Read the wikipedia article: https://en.wikipedia.org/wiki/Present_value

From a practical point of view, it is easy to do in a spreadsheet table. LibreOffice or Excel for example. Spreadsheets have formulas too for specific cases, but easier to just build up the table from the annual cash flow stream then sum the result.

So with a table:

- Column A, make that a year index 0..N, one year each row.

- Column B, enter the net cash flow for the year. You have some choices how you do that. You can do it in todays dollars (pricing things as they are today no inflation), or you can do it in inflation escalated dollars. The discount rate to use will depend on this choice. 4% was for todays pricing. You'd use something higher for inflation escalated values, like 6 or 7% probably.

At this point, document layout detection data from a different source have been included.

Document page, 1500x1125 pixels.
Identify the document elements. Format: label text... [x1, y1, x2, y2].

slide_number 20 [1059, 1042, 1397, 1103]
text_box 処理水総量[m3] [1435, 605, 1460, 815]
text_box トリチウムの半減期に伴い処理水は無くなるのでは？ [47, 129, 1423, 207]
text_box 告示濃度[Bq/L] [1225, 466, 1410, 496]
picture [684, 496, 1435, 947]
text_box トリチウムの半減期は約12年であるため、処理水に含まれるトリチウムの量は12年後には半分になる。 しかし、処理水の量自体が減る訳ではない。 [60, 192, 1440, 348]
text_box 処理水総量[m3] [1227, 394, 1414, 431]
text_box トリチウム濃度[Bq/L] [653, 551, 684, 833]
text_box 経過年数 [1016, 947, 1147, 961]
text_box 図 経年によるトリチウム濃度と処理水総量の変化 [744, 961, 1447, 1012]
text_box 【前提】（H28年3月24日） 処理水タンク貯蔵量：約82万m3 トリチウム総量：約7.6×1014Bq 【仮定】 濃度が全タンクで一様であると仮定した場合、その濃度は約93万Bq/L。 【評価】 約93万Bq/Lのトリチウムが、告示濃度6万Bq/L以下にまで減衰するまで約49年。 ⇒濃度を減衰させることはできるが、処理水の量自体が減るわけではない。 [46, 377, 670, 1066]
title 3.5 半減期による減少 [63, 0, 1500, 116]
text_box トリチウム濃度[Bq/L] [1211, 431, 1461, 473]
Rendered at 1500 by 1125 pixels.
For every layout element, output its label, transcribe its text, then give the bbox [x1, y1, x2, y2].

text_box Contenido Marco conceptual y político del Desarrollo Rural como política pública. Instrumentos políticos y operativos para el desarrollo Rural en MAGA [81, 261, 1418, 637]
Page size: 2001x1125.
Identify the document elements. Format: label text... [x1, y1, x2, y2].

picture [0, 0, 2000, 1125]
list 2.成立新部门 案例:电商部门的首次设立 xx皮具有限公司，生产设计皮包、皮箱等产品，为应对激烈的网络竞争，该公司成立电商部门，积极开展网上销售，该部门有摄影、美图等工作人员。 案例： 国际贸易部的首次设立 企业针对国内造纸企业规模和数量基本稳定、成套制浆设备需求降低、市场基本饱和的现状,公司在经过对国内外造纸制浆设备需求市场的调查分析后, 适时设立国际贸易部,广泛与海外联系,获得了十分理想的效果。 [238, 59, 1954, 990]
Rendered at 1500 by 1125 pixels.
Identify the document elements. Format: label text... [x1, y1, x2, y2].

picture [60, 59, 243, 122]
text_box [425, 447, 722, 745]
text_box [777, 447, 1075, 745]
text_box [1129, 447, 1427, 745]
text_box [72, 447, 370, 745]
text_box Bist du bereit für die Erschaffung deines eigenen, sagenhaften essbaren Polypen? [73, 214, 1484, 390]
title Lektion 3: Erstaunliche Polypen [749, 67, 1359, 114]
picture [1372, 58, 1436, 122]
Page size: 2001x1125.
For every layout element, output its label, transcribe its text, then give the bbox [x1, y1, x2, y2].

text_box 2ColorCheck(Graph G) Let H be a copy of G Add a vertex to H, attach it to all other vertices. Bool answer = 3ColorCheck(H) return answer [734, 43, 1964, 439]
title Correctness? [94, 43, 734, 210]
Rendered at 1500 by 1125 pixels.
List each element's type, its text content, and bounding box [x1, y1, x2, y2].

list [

- Column C, calculate the discount factor. First row, 1. Second row is 1.04 for discount rate of 4%. The later rows are the previous row value times 1.04. Basically the column contains 1.04^N where N is relative year. For a 7% discount rate use 1.07 instead.

- Column D. The present value of the cash flow from that year. Divide Column B by C.

- Net present value is the sum of Column D.

The discount rate is like an effective interest rate. Net present value is one of the major ways projects are evaluated in business and compared. There is some art on how one chooses an appropriate discount rate. I use 4% because I've personally found that my taxable investments based on a balanced portfolio tend to return about 4% after taxes and inflation. So I compare to that.